DATASET RECORDS Start Marker
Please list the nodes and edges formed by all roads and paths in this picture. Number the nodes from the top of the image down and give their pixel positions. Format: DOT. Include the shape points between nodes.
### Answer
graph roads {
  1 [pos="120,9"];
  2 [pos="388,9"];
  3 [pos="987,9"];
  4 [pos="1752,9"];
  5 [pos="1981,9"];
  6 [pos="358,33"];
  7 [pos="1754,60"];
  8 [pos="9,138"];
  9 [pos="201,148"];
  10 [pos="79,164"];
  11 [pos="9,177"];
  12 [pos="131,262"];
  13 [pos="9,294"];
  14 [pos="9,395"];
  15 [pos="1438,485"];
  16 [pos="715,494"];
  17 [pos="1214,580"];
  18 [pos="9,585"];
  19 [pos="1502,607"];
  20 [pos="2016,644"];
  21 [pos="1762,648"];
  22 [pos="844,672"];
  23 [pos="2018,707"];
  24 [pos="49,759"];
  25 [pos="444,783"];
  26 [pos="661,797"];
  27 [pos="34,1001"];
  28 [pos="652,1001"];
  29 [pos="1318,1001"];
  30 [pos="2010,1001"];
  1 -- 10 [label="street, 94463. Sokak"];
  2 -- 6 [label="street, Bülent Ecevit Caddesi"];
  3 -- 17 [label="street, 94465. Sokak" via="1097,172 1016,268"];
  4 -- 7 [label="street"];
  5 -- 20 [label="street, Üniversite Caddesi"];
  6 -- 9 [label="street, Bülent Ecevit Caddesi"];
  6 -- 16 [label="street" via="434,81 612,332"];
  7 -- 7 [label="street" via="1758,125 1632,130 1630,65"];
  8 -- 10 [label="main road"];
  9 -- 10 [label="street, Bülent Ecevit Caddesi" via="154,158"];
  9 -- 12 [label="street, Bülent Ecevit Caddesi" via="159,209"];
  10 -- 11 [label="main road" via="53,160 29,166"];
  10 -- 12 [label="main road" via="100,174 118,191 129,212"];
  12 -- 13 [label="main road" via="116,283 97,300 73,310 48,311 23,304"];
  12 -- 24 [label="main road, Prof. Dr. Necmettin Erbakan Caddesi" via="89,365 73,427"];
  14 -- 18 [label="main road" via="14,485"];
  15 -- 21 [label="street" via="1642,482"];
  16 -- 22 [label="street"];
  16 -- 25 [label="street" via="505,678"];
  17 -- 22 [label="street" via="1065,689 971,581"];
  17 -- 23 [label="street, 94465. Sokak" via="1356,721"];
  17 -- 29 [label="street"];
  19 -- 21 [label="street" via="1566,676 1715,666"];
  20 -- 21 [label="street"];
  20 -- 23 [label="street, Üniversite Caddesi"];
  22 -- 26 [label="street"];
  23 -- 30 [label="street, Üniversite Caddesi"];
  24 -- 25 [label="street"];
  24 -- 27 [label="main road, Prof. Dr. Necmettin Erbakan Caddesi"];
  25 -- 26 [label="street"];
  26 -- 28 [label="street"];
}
DATASET RECORDS End Marker
DATASET RECORDS Start Marker
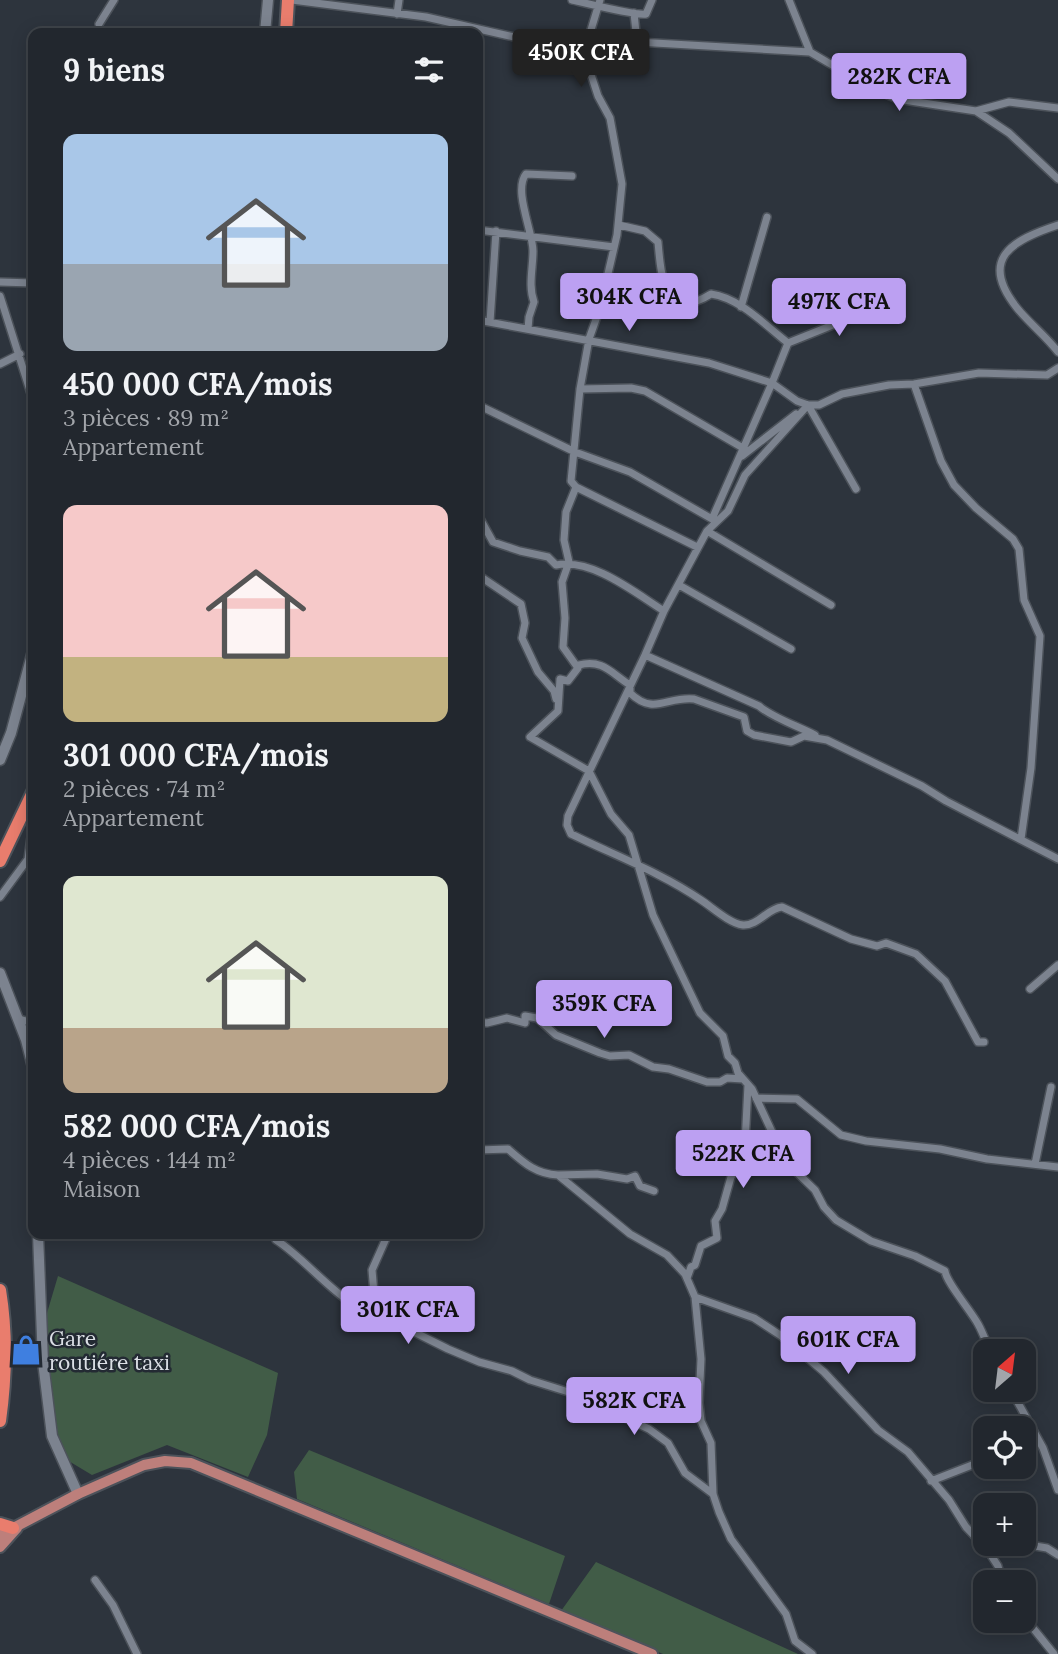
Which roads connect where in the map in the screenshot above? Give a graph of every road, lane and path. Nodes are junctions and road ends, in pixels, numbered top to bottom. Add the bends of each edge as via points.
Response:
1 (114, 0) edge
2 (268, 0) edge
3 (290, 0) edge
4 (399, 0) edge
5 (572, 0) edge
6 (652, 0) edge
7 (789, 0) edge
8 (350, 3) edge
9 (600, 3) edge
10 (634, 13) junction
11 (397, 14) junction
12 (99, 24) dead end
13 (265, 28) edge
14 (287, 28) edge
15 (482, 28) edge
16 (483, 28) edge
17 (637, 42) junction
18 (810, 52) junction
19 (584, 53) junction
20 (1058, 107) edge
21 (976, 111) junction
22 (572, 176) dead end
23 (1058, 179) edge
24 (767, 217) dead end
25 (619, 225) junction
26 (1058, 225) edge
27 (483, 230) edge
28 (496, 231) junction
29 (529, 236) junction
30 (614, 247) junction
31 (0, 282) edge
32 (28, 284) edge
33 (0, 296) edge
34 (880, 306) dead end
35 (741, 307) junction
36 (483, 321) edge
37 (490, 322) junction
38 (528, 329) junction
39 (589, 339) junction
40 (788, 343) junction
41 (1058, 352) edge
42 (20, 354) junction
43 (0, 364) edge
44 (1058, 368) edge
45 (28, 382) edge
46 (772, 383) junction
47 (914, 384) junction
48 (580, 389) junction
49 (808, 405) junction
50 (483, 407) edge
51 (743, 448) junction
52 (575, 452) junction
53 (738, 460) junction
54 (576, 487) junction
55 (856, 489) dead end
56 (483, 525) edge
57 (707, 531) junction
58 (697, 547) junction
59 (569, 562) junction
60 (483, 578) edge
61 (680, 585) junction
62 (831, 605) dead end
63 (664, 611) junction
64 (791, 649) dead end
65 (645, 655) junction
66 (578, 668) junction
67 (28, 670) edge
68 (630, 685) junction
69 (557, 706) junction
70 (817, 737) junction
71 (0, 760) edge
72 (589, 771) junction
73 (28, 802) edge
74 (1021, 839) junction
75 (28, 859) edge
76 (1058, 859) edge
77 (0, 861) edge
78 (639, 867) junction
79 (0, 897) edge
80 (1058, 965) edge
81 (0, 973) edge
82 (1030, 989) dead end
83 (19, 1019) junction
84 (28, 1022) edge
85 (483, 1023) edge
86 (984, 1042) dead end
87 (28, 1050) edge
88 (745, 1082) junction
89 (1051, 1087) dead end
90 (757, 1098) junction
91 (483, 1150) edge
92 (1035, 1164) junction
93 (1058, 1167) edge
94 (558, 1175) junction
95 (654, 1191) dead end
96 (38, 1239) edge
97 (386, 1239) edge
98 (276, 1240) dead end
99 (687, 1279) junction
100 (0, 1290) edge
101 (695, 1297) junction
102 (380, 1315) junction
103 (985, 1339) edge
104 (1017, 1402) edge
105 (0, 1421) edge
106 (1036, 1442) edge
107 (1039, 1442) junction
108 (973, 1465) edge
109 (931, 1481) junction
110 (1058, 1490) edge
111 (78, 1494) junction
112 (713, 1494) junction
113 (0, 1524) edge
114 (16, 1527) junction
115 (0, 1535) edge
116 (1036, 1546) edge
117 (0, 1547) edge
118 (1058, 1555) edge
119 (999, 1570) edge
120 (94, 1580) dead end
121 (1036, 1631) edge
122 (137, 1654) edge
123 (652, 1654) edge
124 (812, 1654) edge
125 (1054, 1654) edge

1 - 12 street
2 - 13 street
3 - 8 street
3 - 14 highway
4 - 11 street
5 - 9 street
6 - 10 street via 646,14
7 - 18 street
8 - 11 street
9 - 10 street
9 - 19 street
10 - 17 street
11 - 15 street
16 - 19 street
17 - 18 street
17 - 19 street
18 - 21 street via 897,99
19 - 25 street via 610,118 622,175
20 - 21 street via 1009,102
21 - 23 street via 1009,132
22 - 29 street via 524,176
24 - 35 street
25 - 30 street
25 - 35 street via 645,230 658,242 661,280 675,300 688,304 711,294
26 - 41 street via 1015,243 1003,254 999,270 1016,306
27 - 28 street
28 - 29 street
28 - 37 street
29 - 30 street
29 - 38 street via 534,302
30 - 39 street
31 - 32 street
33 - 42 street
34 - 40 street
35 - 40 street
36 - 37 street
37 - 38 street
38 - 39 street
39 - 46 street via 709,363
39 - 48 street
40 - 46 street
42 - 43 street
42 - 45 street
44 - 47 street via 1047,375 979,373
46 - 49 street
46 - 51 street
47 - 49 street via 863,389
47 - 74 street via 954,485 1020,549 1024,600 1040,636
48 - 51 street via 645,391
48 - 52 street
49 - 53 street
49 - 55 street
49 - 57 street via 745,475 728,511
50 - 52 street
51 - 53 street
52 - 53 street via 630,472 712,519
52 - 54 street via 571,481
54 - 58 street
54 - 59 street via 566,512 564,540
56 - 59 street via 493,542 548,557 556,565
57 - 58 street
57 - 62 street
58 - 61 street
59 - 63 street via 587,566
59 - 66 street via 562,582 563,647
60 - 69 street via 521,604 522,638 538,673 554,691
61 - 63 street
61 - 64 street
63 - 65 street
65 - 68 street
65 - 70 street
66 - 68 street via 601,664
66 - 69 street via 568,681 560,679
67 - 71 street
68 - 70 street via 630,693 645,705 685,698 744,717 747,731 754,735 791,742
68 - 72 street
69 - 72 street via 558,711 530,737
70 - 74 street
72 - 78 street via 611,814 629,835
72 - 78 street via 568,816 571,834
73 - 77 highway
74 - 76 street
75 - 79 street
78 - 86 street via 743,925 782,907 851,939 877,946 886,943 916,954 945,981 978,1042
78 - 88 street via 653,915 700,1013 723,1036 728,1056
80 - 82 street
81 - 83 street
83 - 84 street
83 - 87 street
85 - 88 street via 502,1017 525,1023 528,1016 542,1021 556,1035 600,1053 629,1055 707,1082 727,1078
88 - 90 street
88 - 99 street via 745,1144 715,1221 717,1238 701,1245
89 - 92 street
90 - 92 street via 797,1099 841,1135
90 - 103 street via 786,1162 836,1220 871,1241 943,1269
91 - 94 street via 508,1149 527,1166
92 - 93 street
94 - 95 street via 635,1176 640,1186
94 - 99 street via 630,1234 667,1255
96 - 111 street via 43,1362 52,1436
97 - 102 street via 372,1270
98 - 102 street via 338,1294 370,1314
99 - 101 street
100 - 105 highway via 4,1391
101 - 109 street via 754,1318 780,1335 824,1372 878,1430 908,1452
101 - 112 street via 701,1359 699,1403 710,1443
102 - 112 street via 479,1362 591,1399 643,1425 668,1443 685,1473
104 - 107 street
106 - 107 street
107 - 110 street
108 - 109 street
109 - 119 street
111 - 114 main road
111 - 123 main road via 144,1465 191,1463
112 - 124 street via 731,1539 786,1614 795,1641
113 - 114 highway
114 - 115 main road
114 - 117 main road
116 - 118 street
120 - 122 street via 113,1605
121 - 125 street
DATASET RECORDS End Marker
### PROBLEM
Among the lines above, find the ones containing "Ecevit" and copy them.

### SOLUTION FOR THIS TASK
  2 -- 6 [label="street, Bülent Ecevit Caddesi"];
  6 -- 9 [label="street, Bülent Ecevit Caddesi"];
  9 -- 10 [label="street, Bülent Ecevit Caddesi" via="154,158"];
  9 -- 12 [label="street, Bülent Ecevit Caddesi" via="159,209"];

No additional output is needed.